Written task
Reproduce the text of every item below with "BEST SELLERS" substituted for "TOP SELLERS", leaving everything else unchanged and omitting the pictures.

Available data
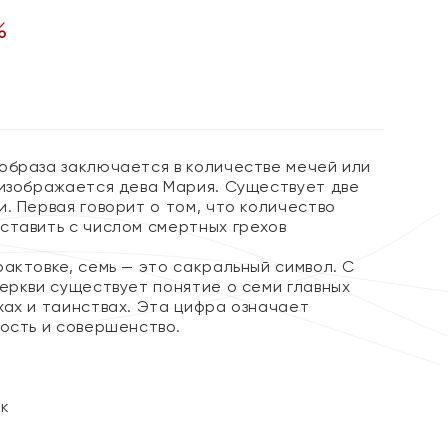
%
образа заключается в количестве мечей или
 изображается дева Мария. Существует две
. Первая говорит о том, что количество
ставить с числом смертных грехов
актовке, семь — это сакральный символ. С
еркви существует понятие о семи главных
хах и таинствах. Эта цифра означает
ность и совершенство.
ок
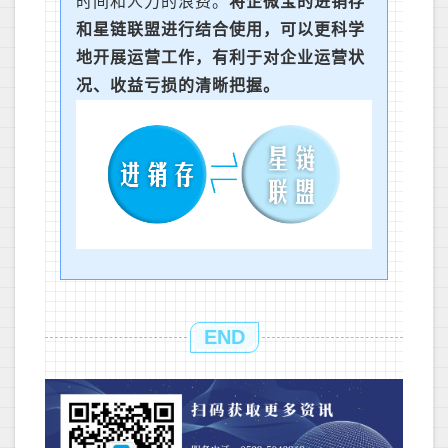
时间和人力的浪费。
将企微宝的进销存
和星链联盟进行结合使用，可以更科学
地开展运营工作，有利于对企业运营状
况、收益亏损的清晰把握。
END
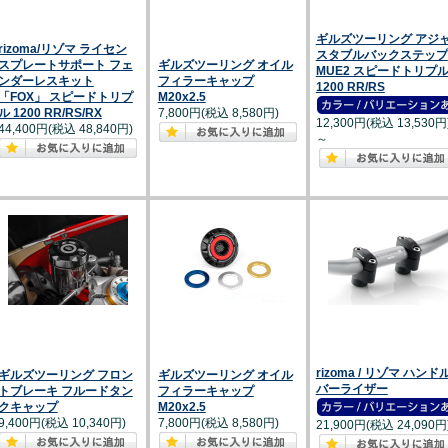
ギルズツーリング アジ
rizoma/リゾマ ライセン
スタブルバックステップ
スプレートサポート フェ
ギルズツーリング オイル
MUE2 スピードトリプ
ンダーレスキット
フィラーキャップ
1200 RR/RS
「FOX」 スピードトリプ
M20x2.5
ル 1200 RR/RS/RX
7,800円(税込 8,580円)
12,300円(税込 13,530円
44,400円(税込 48,840円)
～
rizoma / リゾマ ハンド
ギルズツーリング フロン
ギルズツーリング オイル
バーライザー
トブレーキ フルードタン
フィラーキャップ
クキャップ
M20x2.5
9,400円(税込 10,340円)
7,800円(税込 8,580円)
21,900円(税込 24,090円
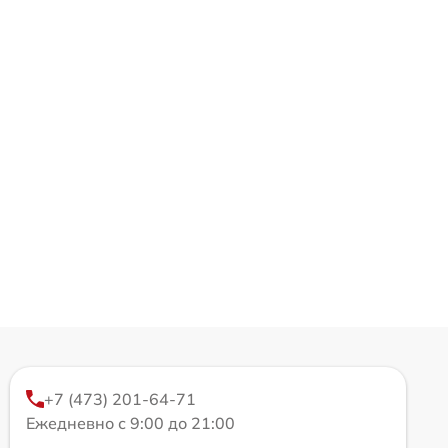
+7 (473) 201-64-71
Ежедневно с 9:00 до 21:00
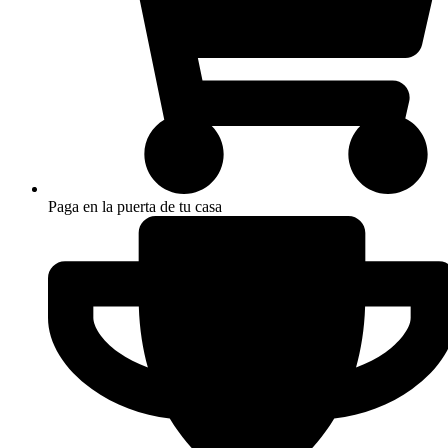
Paga en la puerta de tu casa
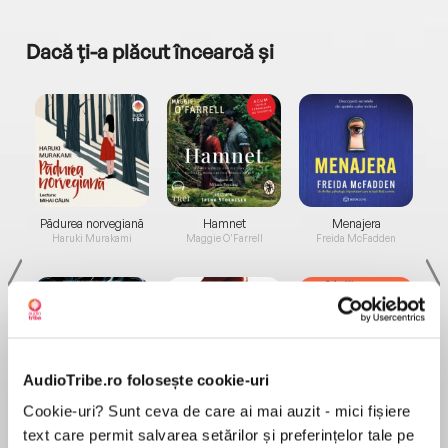
Dacă ți-a plăcut încearcă și
a...
Pădurea norvegiană
Hamnet
Menajera
I
Haruki Murakami
Maggie O'Farrell
Freida McFadden
AudioTribe.ro folosește cookie-uri
Elita de Argint (Elita
Diavolul se îmbracă de
Migdală
Cookie-uri? Sunt ceva de care ai mai auzit - mici fișiere
de...
la...
Dani Francis
Lauren Weisberger
Sohn Won-pyung
text care permit salvarea setărilor și preferințelor tale pe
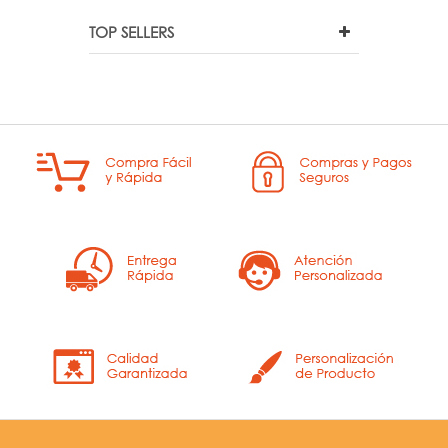
TOP SELLERS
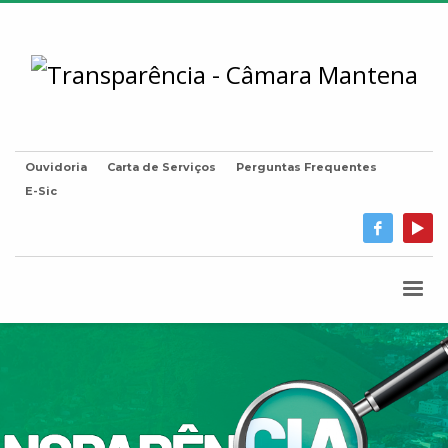
Ouvidoria
Carta de Serviços
Perguntas Frequentes
E-Sic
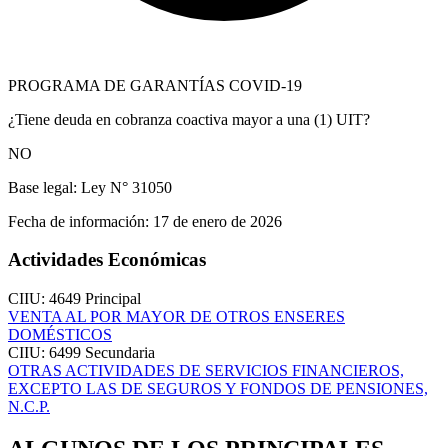
PROGRAMA DE GARANTÍAS COVID-19
¿Tiene deuda en cobranza coactiva mayor a una (1) UIT?
NO
Base legal:
Ley N° 31050
Fecha de información:
17 de enero de 2026
Actividades Económicas
CIIU: 4649
Principal
VENTA AL POR MAYOR DE OTROS ENSERES
DOMÉSTICOS
CIIU: 6499
Secundaria
OTRAS ACTIVIDADES DE SERVICIOS FINANCIEROS,
EXCEPTO LAS DE SEGUROS Y FONDOS DE PENSIONES,
N.C.P.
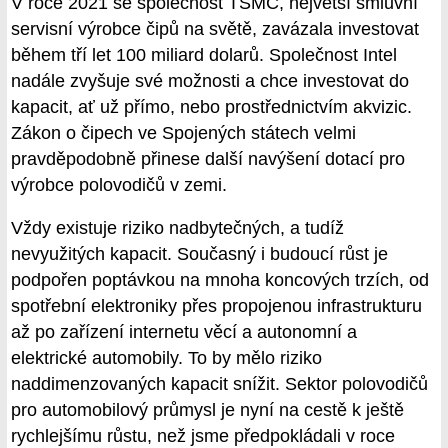
V roce 2021 se společnost TSMC, největší smluvní
servisní výrobce čipů na světě, zavázala investovat
během tří let 100 miliard dolarů. Společnost Intel
nadále zvyšuje své možnosti a chce investovat do
kapacit, ať už přímo, nebo prostřednictvím akvizic.
Zákon o čipech ve Spojených státech velmi
pravděpodobně přinese další navýšení dotací pro
výrobce polovodičů v zemi.
Vždy existuje riziko nadbytečných, a tudíž
nevyužitých kapacit. Současný i budoucí růst je
podpořen poptávkou na mnoha koncových trzích, od
spotřební elektroniky přes propojenou infrastrukturu
až po zařízení internetu věcí a autonomní a
elektrické automobily. To by mělo riziko
naddimenzovaných kapacit snížit. Sektor polovodičů
pro automobilový průmysl je nyní na cestě k ještě
rychlejšímu růstu, než jsme předpokládali v roce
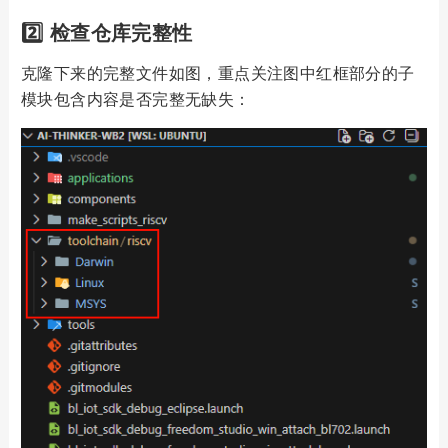
2️⃣ 检查仓库完整性
克隆下来的完整文件如图，重点关注图中红框部分的子
模块包含内容是否完整无缺失：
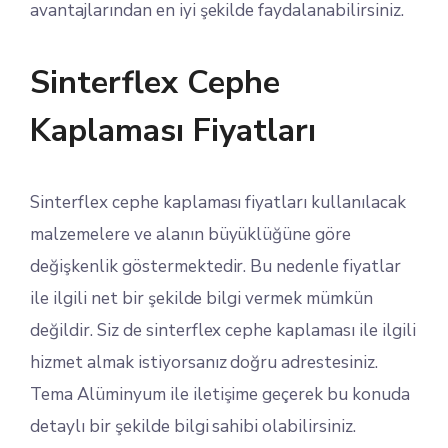
avantajlarından en iyi şekilde faydalanabilirsiniz.
Sinterflex Cephe
Kaplaması Fiyatları
Sinterflex cephe kaplaması fiyatları kullanılacak
malzemelere ve alanın büyüklüğüne göre
değişkenlik göstermektedir. Bu nedenle fiyatlar
ile ilgili net bir şekilde bilgi vermek mümkün
değildir. Siz de sinterflex cephe kaplaması ile ilgili
hizmet almak istiyorsanız doğru adrestesiniz.
Tema Alüminyum ile iletişime geçerek bu konuda
detaylı bir şekilde bilgi sahibi olabilirsiniz.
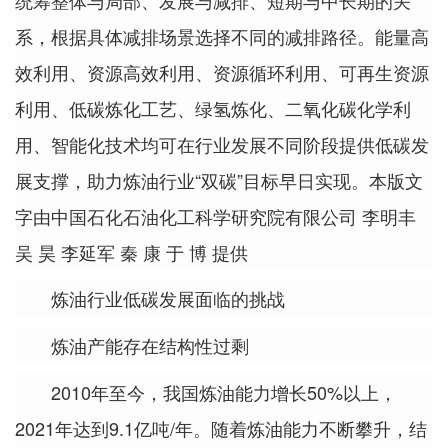
统筹整体与局部、发展与减排、短期与中长期的关
系，根据具体减排场景选择不同的减排路径。能量高
效利用、资源高效利用、资源循环利用、可再生资源
利用、低碳炼化工艺、绿氢炼化、二氧化碳化学利
用、智能化技术均可在行业发展不同阶段提供低碳发
展支撑，助力炼油行业“双碳”目标早日实现。本版文
字由中国石化石油化工科学研究院有限公司 李明丰
吴 昊 李延军 秦 康 于 博 提供
炼油行业低碳发展面临的挑战
炼油产能存在结构性过剩
2010年至今，我国炼油能力增长50%以上，
2021年达到9.1亿吨/年。随着炼油能力不断攀升，结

Solution below
%
образа заключается в количестве мечей или
 изображается дева Мария. Существует две
. Первая говорит о том, что количество
ставить с числом смертных грехов
актовке, семь — это сакральный символ. С
еркви существует понятие о семи главных
хах и таинствах. Эта цифра означает
ность и совершенство.
ок
时间和人力的浪费。
将企微宝的进销存
和星链联盟进行结合使用，可以更科学
地开展运营工作，有利于对企业运营状
况、收益亏损的清晰把握。
END
ギルズツーリング アジ
rizoma/リゾマ ライセン
スタブルバックステップ
スプレートサポート フェ
ギルズツーリング オイル
MUE2 スピードトリプ
ンダーレスキット
フィラーキャップ
1200 RR/RS
「FOX」 スピードトリプ
M20x2.5
ル 1200 RR/RS/RX
7,800円(税込 8,580円)
12,300円(税込 13,530円
44,400円(税込 48,840円)
～
rizoma / リゾマ ハンド
ギルズツーリング フロン
ギルズツーリング オイル
バーライザー
トブレーキ フルードタン
フィラーキャップ
クキャップ
M20x2.5
9,400円(税込 10,340円)
7,800円(税込 8,580円)
21,900円(税込 24,090円
+7 (473) 201-64-71
Ежедневно с 9:00 до 21:00
Paga en la puerta de tu casa
Dacă ți-a plăcut încearcă și
a...
Pădurea norvegiană
Hamnet
Menajera
I
Haruki Murakami
Maggie O'Farrell
Freida McFadden
AudioTribe.ro folosește cookie-uri
Elita de Argint (Elita
Diavolul se îmbracă de
Migdală
Cookie-uri? Sunt ceva de care ai mai auzit - mici fișiere
de...
la...
Dani Francis
Lauren Weisberger
Sohn Won-pyung
text care permit salvarea setărilor și preferințelor tale pe
BEST SELLERS
Ouvidoria
Carta de Serviços
Perguntas Frequentes
E-Sic
PROGRAMA DE GARANTÍAS COVID-19
¿Tiene deuda en cobranza coactiva mayor a una (1) UIT?
NO
Base legal:
Ley N° 31050
Fecha de información:
17 de enero de 2026
Actividades Económicas
CIIU: 4649
Principal
VENTA AL POR MAYOR DE OTROS ENSERES
DOMÉSTICOS
CIIU: 6499
Secundaria
OTRAS ACTIVIDADES DE SERVICIOS FINANCIEROS,
EXCEPTO LAS DE SEGUROS Y FONDOS DE PENSIONES,
N.C.P.
V roce 2021 se společnost TSMC, největší smluvní
servisní výrobce čipů na světě, zavázala investovat
během tří let 100 miliard dolarů. Společnost Intel
nadále zvyšuje své možnosti a chce investovat do
kapacit, ať už přímo, nebo prostřednictvím akvizic.
Zákon o čipech ve Spojených státech velmi
pravděpodobně přinese další navýšení dotací pro
výrobce polovodičů v zemi.
Vždy existuje riziko nadbytečných, a tudíž
nevyužitých kapacit. Současný i budoucí růst je
podpořen poptávkou na mnoha koncových trzích, od
spotřební elektroniky přes propojenou infrastrukturu
až po zařízení internetu věcí a autonomní a
elektrické automobily. To by mělo riziko
naddimenzovaných kapacit snížit. Sektor polovodičů
pro automobilový průmysl je nyní na cestě k ještě
rychlejšímu růstu, než jsme předpokládali v roce
2️⃣ 检查仓库完整性
克隆下来的完整文件如图，重点关注图中红框部分的子
模块包含内容是否完整无缺失：
avantajlarından en iyi şekilde faydalanabilirsiniz.
Sinterflex Cephe
Kaplaması Fiyatları
Sinterflex cephe kaplaması fiyatları kullanılacak
malzemelere ve alanın büyüklüğüne göre
değişkenlik göstermektedir. Bu nedenle fiyatlar
ile ilgili net bir şekilde bilgi vermek mümkün
değildir. Siz de sinterflex cephe kaplaması ile ilgili
hizmet almak istiyorsanız doğru adrestesiniz.
Tema Alüminyum ile iletişime geçerek bu konuda
detaylı bir şekilde bilgi sahibi olabilirsiniz.
统筹整体与局部、发展与减排、短期与中长期的关
系，根据具体减排场景选择不同的减排路径。能量高
效利用、资源高效利用、资源循环利用、可再生资源
利用、低碳炼化工艺、绿氢炼化、二氧化碳化学利
用、智能化技术均可在行业发展不同阶段提供低碳发
展支撑，助力炼油行业“双碳”目标早日实现。本版文
字由中国石化石油化工科学研究院有限公司 李明丰
吴 昊 李延军 秦 康 于 博 提供
炼油行业低碳发展面临的挑战
炼油产能存在结构性过剩
2010年至今，我国炼油能力增长50%以上，
2021年达到9.1亿吨/年。随着炼油能力不断攀升，结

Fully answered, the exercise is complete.